(Items listed in a dataset)

^^^^^^^^

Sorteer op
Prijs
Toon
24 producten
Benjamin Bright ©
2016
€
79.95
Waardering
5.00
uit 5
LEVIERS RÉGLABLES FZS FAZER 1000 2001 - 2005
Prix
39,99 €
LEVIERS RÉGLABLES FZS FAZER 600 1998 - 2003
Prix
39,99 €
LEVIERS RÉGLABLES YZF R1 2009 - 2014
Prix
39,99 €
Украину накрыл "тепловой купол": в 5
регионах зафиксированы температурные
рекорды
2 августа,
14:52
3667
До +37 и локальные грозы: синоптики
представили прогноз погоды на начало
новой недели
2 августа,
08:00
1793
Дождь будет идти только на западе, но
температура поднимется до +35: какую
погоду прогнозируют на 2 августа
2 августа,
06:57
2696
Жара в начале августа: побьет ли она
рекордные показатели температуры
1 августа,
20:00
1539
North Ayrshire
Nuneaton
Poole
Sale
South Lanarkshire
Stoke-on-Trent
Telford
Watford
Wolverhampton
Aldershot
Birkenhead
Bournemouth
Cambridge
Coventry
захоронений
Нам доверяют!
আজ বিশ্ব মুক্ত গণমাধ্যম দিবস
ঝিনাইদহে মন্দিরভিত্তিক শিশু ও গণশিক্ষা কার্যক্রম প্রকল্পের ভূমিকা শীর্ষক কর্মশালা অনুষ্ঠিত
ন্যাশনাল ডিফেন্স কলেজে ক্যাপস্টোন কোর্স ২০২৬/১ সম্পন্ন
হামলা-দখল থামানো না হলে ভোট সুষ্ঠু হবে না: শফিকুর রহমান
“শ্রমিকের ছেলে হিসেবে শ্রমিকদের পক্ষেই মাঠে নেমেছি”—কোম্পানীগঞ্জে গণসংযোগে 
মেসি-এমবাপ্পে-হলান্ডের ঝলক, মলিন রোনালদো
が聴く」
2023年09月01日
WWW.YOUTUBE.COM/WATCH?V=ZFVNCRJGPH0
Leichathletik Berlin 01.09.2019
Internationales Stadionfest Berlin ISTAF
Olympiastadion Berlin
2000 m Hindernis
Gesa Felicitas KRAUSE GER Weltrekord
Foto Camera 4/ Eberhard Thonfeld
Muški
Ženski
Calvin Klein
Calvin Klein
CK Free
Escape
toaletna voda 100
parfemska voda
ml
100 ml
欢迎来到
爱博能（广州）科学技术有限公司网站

^^^^^^^^

» To-do item
Would you copy each line of the records that contains "LEVIERS"?

» Task answer
LEVIERS RÉGLABLES FZS FAZER 1000 2001 - 2005
LEVIERS RÉGLABLES FZS FAZER 600 1998 - 2003
LEVIERS RÉGLABLES YZF R1 2009 - 2014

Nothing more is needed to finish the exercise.